■ **Na podstawie informacji**
- A) Odpowiedz krótko na pytania do poniższego fragmentu:
(i) Jak często Adam Pioch organizuje darmowe spotkania?
(ii) Ile osób zatrudnia firma opisana w komentarzu podpisanym „The Wizard of Oz”?
(iii) Ile mniej więcej wynosi rocznie podatek drogowy po przeliczeniu według tego komentarza?
- B) Wypisz z poniższego fragmentu dokładnie ten kawałek, od „Co do przepisów” aż do „się firma zewnętrzna.” włącznie.

A tutaj mapka ładnie to przedstawia:
http://niezalezna.pl/uploads/foto/2011/10/wybory_glosy_niewazne.jpg

Ludzi z okolic Poznania zapraszam na www.aseb.pl. Adam Pioch, jeden z naszych wykładowców organizuje raz na tydzień zupełnie darmowe spotkania/szkolenia z zakresu prowadzenia biznesu, głównie w internecie. Cholera, za moich czasów takich rzeczy nie było :(.

7 komentarzy

  1. The Wizard of Oz

    Szanowny Panie Kamilu. Niemcy i Japonia kojarzą się z technologią. Tam owa powstaje i/lub wg niej wytwarzane są produkty,
    które kupuje większość świata. W naszym przypadku jest chyba trochę gorzej. Jeśli się mylę to przepraszam.
    Co do przepisów to pewnie jest im łatwiej. W miejscu gdzie obecnie pracuję jest podobnie. Działalność można założyć korespondencyjnie etc. Firma, w której pracuję zatrudnia około 40 osób i nie ma w niej całej otoczki związanej z działem księgowym. Jest jedna osoba od spraw osobowych i finansowych. Resztą zajmuje się firma zewnętrzna.
    Do tego dochodzi menedżer, sprzedaż, zaopatrzenie. Raptem kilka osób.
    Jak Pan wspomniał łatwe przepisy to wysokie podatki. I niestety tak jest. Telewizja cyfrowa – płacisz; podatek drogowy – płacisz (około 1400zł po przeliczeniu/rok); dom o wartości większej niż minimum – płacisz podatek od wartości ponad minimum (chyba coś na kształt katastru); usługi – płacisz – w mojej okolicy mechanik zaczyna od 225 zł/rbh a kończy na około 400zł/rbh (zależy od miejsca); etc. Nie płacisz to BAN. I dodam, że nie płacą np podatku drogowego co po przekroczeniu wszystkich możliwych terminów powoduje unieważnienie tablic rejestracyjnych.

■ **Zawartość danych**
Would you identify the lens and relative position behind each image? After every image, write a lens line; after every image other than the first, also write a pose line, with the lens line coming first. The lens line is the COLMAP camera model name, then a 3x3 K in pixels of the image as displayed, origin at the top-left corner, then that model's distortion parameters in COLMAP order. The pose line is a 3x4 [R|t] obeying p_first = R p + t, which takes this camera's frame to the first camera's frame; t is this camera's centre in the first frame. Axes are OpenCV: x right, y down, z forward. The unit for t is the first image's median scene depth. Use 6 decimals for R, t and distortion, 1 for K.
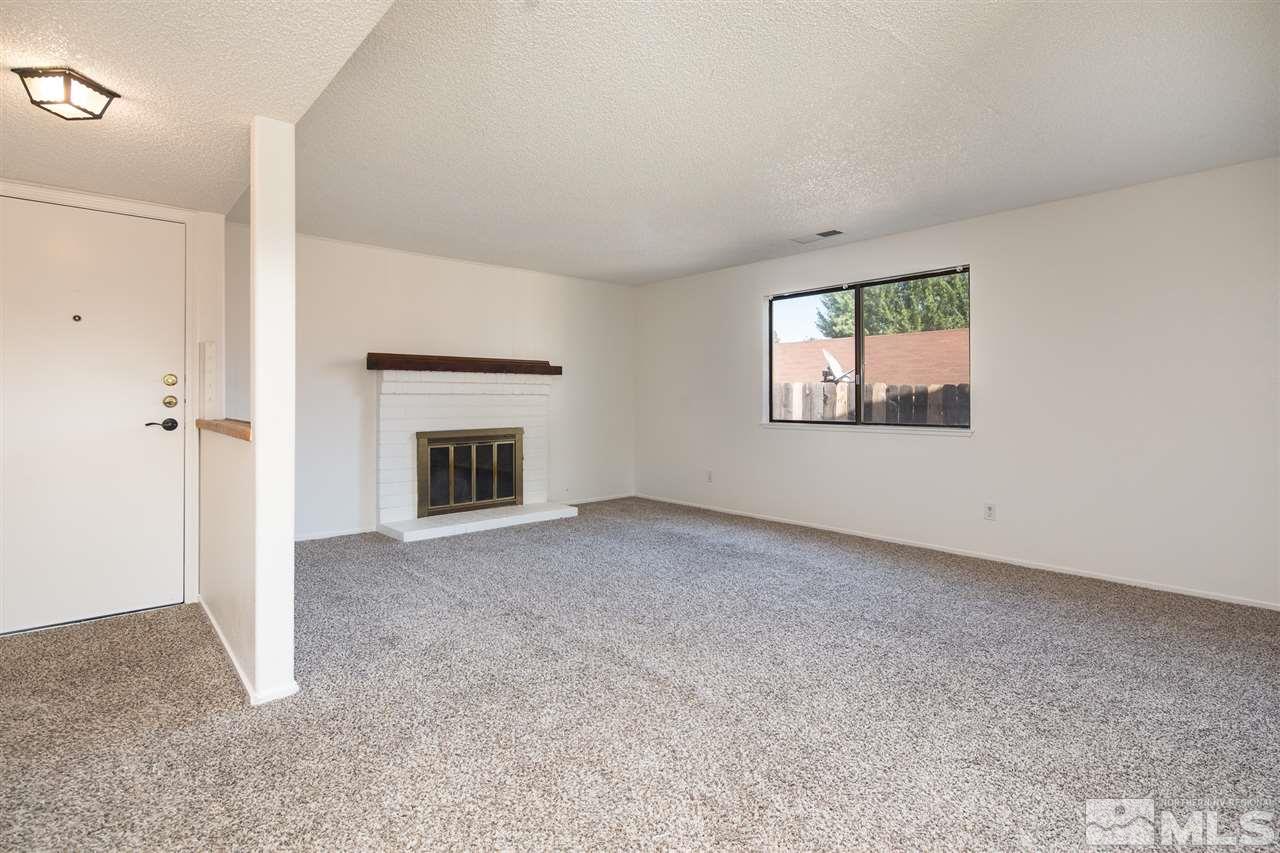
lens RADIAL K [[636.5, 0, 643.4], [0, 636.5, 406.4], [0, 0, 1]] dist [-0.004000, 0.001601]
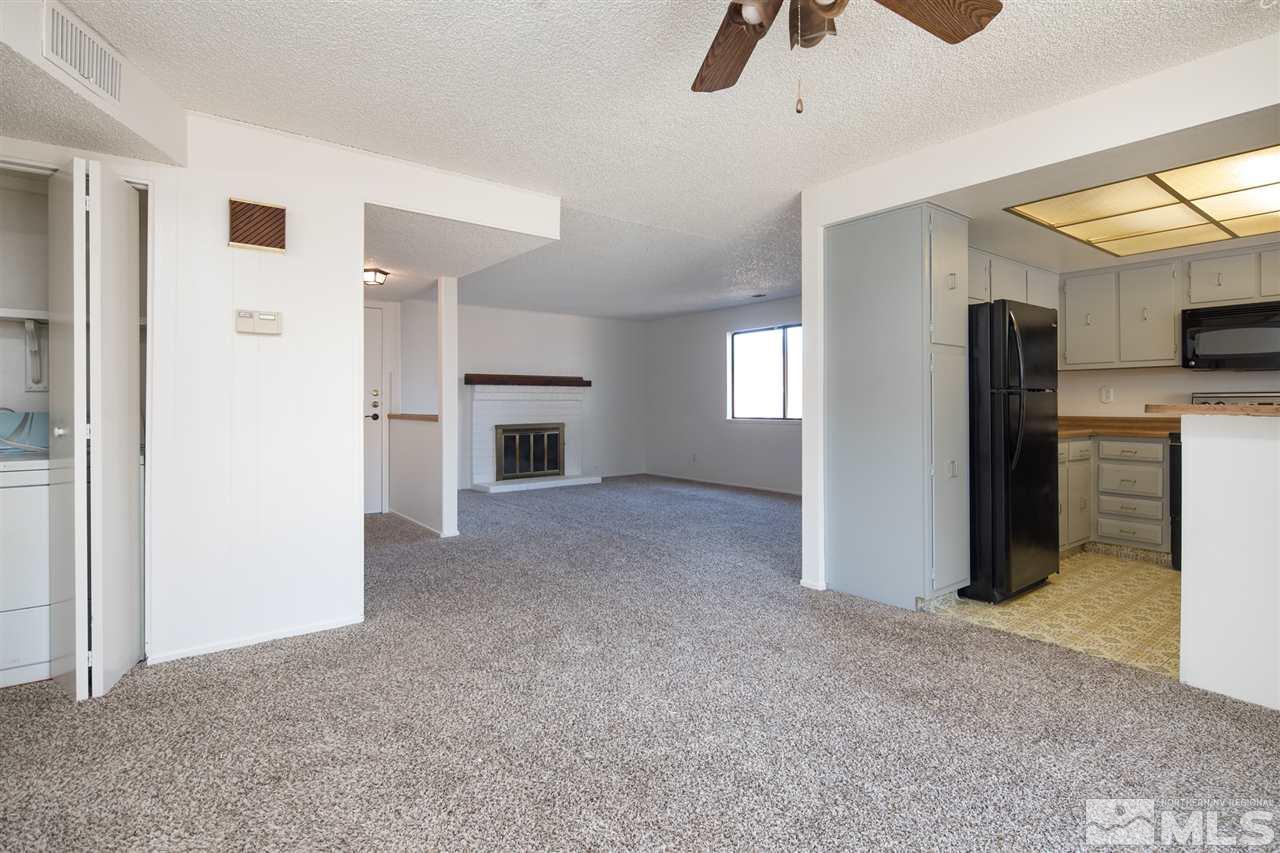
lens RADIAL K [[636.5, 0, 643.4], [0, 636.5, 406.4], [0, 0, 1]] dist [-0.004000, 0.001601]
pose [[0.997240, -0.004329, -0.074122, 0.108103], [0.003574, 0.999940, -0.010314, 0.011927], [0.074162, 0.010021, 0.997196, -0.481278]]
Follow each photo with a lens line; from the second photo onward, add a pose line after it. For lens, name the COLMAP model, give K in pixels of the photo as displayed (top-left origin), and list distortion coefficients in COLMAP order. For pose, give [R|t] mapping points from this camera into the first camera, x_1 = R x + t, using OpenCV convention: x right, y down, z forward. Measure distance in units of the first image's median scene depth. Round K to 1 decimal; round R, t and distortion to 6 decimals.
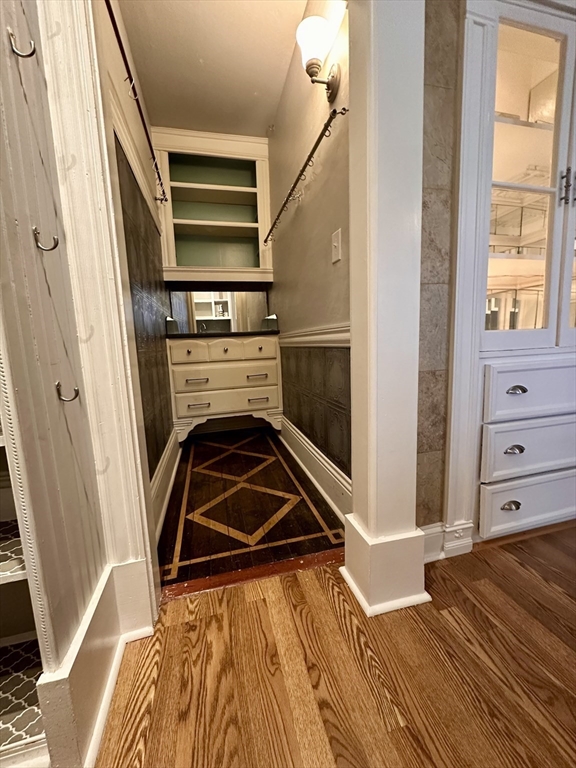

■ **Odpowiedzi**
- A)
(i) Raz na tydzień.
(ii) Około 40 osób.
(iii) Około 1400 zł.

- B)
Co do przepisów to pewnie jest im łatwiej. W miejscu gdzie obecnie pracuję jest podobnie. Działalność można założyć korespondencyjnie etc. Firma, w której pracuję zatrudnia około 40 osób i nie ma w niej całej otoczki związanej z działem księgowym. Jest jedna osoba od spraw osobowych i finansowych. Resztą zajmuje się firma zewnętrzna.